To counter the neglect of their culture’s viewpoints by the mainstream press, Native American newspapers have helped educate various tribes about their heritage and build community solidarity. These papers also have reported on both the problems and the progress among tribes that have opened casinos and gambling resorts. Overall, these smaller papers provide a forum for debates on tribal conflicts and concerns, and they often signal the mainstream press on issues—such as gambling or hunting and fishing rights—that have particular significance for the larger culture.
The Underground Press
Source: Association of Alterna-tive Newsweeklies, http://www.aan.org.
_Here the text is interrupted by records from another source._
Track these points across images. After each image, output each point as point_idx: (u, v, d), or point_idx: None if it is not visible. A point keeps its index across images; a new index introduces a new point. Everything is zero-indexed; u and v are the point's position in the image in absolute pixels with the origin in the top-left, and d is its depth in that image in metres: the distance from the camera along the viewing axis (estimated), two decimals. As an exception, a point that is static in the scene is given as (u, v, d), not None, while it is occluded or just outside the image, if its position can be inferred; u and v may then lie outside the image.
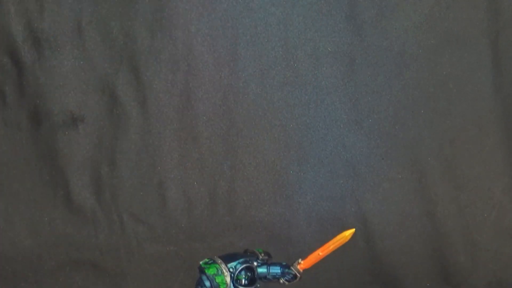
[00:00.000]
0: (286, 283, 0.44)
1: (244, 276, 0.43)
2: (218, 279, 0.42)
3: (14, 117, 0.72)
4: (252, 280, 0.43)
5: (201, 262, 0.44)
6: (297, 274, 0.43)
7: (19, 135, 0.72)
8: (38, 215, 0.73)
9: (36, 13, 0.69)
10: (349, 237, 0.43)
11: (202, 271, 0.43)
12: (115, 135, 0.72)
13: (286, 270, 0.44)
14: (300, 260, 0.44)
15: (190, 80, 0.71)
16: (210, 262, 0.43)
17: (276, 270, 0.44)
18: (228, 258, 0.44)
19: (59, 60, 0.70)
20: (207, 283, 0.43)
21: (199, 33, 0.70)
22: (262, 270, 0.44)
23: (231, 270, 0.42)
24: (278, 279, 0.44)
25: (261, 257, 0.44)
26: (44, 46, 0.69)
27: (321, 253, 0.43)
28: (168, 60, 0.70)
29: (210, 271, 0.42)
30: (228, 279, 0.42)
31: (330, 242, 0.43)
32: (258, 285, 0.44)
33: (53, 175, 0.73)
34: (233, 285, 0.43)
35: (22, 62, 0.70)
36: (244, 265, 0.43)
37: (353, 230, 0.42)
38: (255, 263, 0.44)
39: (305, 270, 0.44)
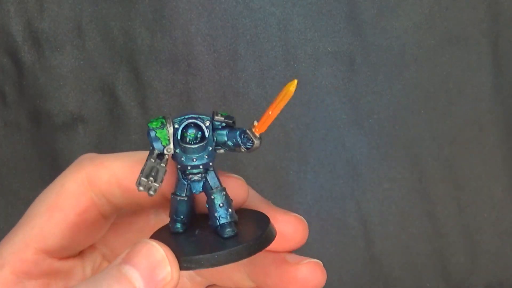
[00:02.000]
0: (246, 150, 0.37)
1: (192, 134, 0.36)
2: (159, 133, 0.35)
3: (14, 117, 0.71)
4: (201, 141, 0.36)
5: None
6: (253, 139, 0.37)
7: (19, 135, 0.72)
8: (38, 215, 0.73)
9: (36, 13, 0.69)
10: (293, 90, 0.37)
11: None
12: (115, 135, 0.72)
13: (243, 134, 0.36)
14: (255, 123, 0.37)
15: (190, 80, 0.71)
16: (158, 117, 0.36)
17: (235, 134, 0.37)
18: (178, 115, 0.36)
19: (59, 60, 0.70)
20: (155, 144, 0.35)
21: (199, 33, 0.70)
22: (220, 137, 0.36)
23: (175, 126, 0.35)
24: (240, 146, 0.37)
25: (217, 117, 0.36)
26: (44, 46, 0.69)
27: (271, 112, 0.36)
28: (168, 60, 0.70)
29: (154, 124, 0.35)
30: (171, 133, 0.35)
31: (277, 99, 0.36)
32: (211, 149, 0.36)
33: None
34: (178, 142, 0.35)
35: (22, 62, 0.70)
36: (189, 121, 0.35)
37: (295, 81, 0.36)
38: (207, 122, 0.36)
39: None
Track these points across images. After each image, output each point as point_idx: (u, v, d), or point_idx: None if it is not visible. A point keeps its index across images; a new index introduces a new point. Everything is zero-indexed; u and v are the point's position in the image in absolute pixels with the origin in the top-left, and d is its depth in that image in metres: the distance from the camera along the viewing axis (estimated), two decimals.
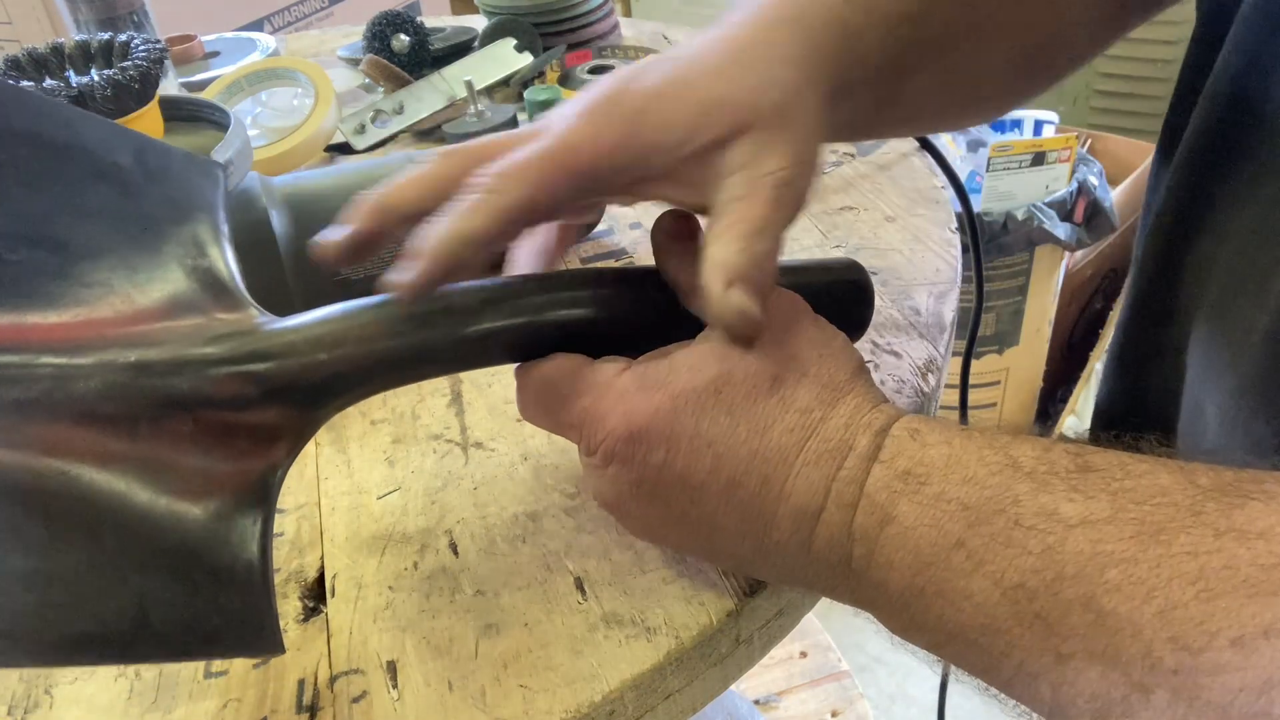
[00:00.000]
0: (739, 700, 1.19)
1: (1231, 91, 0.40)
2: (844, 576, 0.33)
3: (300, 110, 0.76)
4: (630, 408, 0.33)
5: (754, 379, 0.33)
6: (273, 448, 0.33)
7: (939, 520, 0.30)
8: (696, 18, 2.43)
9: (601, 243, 0.62)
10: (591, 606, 0.38)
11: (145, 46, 0.50)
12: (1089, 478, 0.28)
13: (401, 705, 0.35)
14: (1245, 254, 0.39)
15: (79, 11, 0.80)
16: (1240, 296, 0.39)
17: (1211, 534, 0.26)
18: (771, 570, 0.35)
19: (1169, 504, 0.27)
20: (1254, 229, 0.38)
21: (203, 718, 0.35)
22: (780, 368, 0.33)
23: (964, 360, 0.52)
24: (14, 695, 0.36)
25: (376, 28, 0.87)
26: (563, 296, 0.36)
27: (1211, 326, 0.41)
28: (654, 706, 0.36)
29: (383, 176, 0.55)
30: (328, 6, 1.72)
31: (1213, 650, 0.24)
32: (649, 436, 0.33)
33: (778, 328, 0.34)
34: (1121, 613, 0.26)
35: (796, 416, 0.33)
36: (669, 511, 0.34)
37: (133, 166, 0.37)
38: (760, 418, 0.33)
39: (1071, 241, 1.42)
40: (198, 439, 0.32)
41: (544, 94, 0.75)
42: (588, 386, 0.35)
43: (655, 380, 0.34)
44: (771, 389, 0.33)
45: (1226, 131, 0.40)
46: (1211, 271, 0.41)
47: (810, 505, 0.32)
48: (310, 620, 0.38)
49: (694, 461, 0.33)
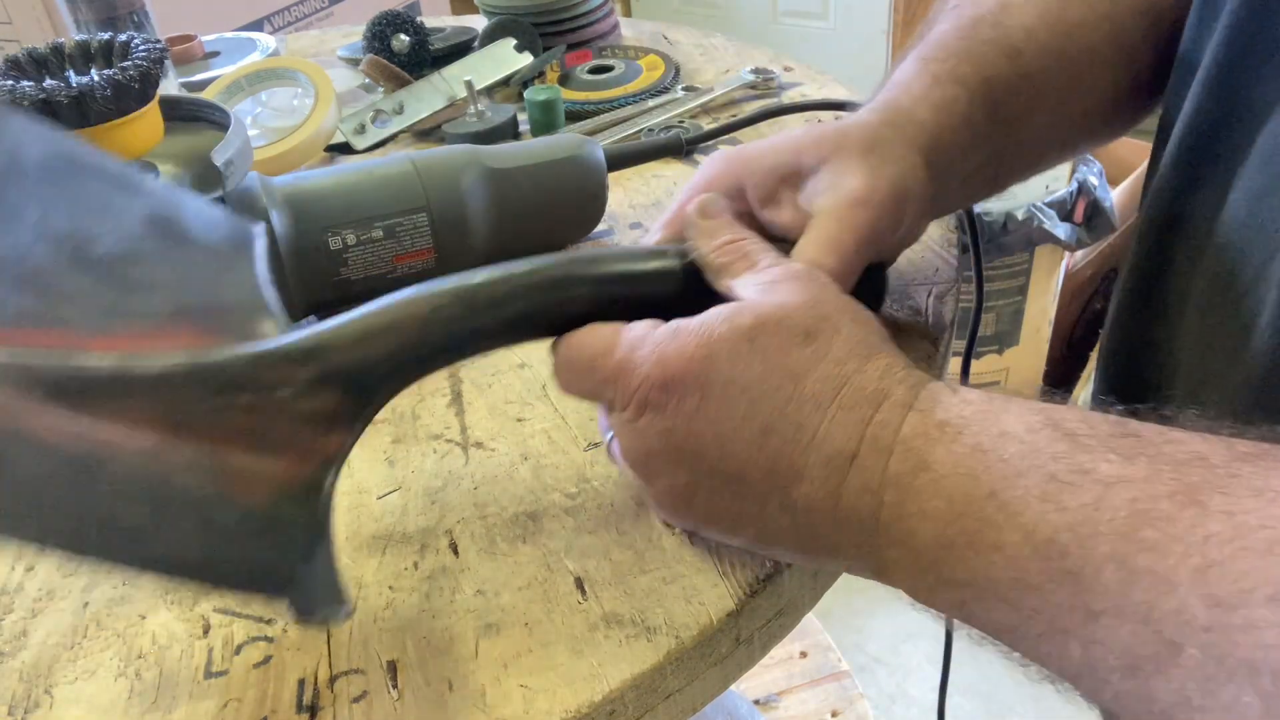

The mid to late 1960s saw an explosion of alternative newspapers. Labeled the underground press at the time, these papers questioned mainstream political policies and conventional values, often voicing radical opinions. Generally running on shoestring budgets, they were also erratic in meeting publication schedules. Springing up on college campuses and in major cities, underground papers were inspired by the writings of socialists and intellectuals from the 1930s and 1940s and by a new wave of thinkers and artists. Particularly inspirational were poets and writers (such as Allen Ginsberg, Jack Kerouac, LeRoi Jones, and Eldridge Cleaver) and “protest” musicians (including Bob Dylan, Pete Seeger, and Joan Baez). In criticizing social institutions, alternative papers questioned the official reports distributed by public relations agents, government spokespeople, and the conventional press (see “Case Study: Alternative Journalism: Dorothy Day and I. F. Stone”).
During the 1960s, underground papers played a unique role in documenting social tension by including the voices of students, women, African Americans, Native Americans, gay men and lesbians, and others whose opinions were often excluded from the mainstream press. The first and largest underground paper, the Village Voice, was founded in Greenwich Village in 1955. It is still distributed free, surviving through advertising, and reported a circulation of 148,000 in 2013, though its staff has been cut heavily in recent years. Among campus underground papers, the Berkeley Barb was the most influential, developing amid the free-speech movement in the mid-1960s. Despite their irreverent tone, many underground papers turned a spotlight on racial and gender inequities and occasionally goaded mainstream journalism to examine social issues. Like the black press, though, many early underground papers folded after the 1960s. Given their radical outlook, it was difficult for them to appeal to advertisers. In addition, as with the black press, mainstream papers raided alternatives and expanded their own coverage of culture by hiring the underground’s best writers. Still, today more than 120 papers, reaching 25 million readers, are members of the Association of Alternative Newsweeklies (see Figure 8.1).